Underground mine in Manitoba, Canada

The Tanco Mine or Bernic Lake mine is an underground caesium and tantalum mine, owned and since 2019 owned and operated by Sinomine Resource Group on the north west shore of Bernic Lake, Manitoba, Canada. The mine has the largest known deposit of pollucite and is also the world's largest producer of caesium.

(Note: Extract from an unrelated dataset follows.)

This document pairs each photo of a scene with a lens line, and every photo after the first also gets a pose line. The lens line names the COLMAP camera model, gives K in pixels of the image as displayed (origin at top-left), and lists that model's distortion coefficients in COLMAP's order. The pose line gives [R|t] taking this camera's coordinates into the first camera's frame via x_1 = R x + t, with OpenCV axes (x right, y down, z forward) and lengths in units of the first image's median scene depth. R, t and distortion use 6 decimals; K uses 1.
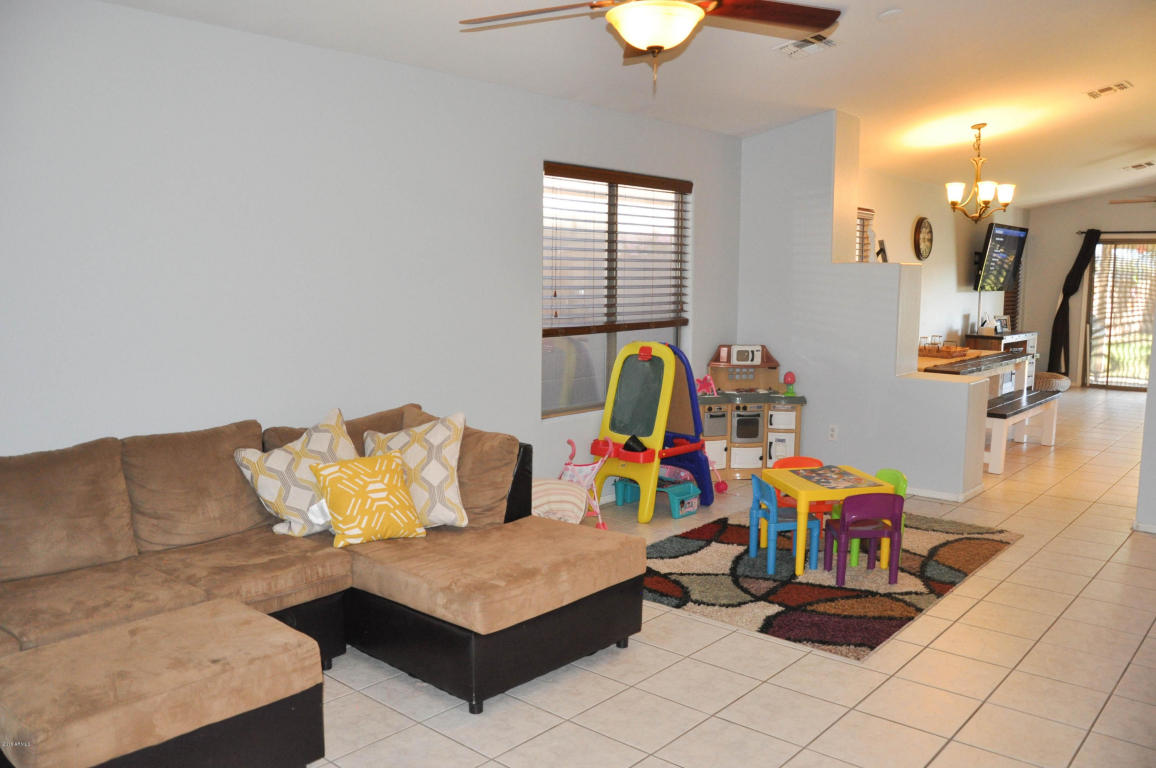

The mine has the largest tantalum reserves in Canada having estimated reserves of 2.1 million tonnes of ore grading 0.22% tantalum. The mine also has additional reserves amounting to 7.3 million tonnes of ore grading 2.76% lithium. The mine also produces caesium brine, which is converted into caesium formate which is used mostly as additive for drilling fluids to increase the fluid's density. A concentrated solution of caesium formate has a density of 2.3 g/cm^{3}.

==History==
The pegmatite ore body now mined by the Tanco Mine was discovered in the late 1920s and the first mining started in 1929. Several times the mine was closed, reopened and closed, until in 1969 when it was reopened as a tantalum mine.

Cabot Corporation bought the mine in 1993, and began the production of caesium brine from pollucite in 1996.

Tanco Mine was purchased by Sinomine in June 2019. Sinomine paid $135 million with an additional 10-year lithium royalty consideration. Tax impact was unexpected.

==Geology==
The pegmatite found at the north west shore and below the lake floor of Bernic Lake is a granitic igneous rock enriched in the incompatible elements, for example caesium, lithium, tantalum and beryllium. Pegmatite forms if magmatic rock slowly crystallizes, and the incompatible elements are concentrated in the residual molten magma. Examples of minerals found in the mine are the lithium-containing spodumene and amblygonite, caesium-containing pollucite, beryllium-containing beryl and tantalum- and niobium-containing simpsonite and tantalite.

==Deposit==
The pollucite (chemical formula (Cs,Na)2Al2Si4O12*2H2O) deposit associated with the pegmatite is the largest known deposit of this mineral and with 350,000 tons, it accounts for two thirds of the known resources. The mined pollucite contains approximately 24% Cs2O. The ore body is 1400 m long, 600 m wide and 100 m deep. For several decades the pegmatites at Bernic Lake have supplied the world with the needed caesium.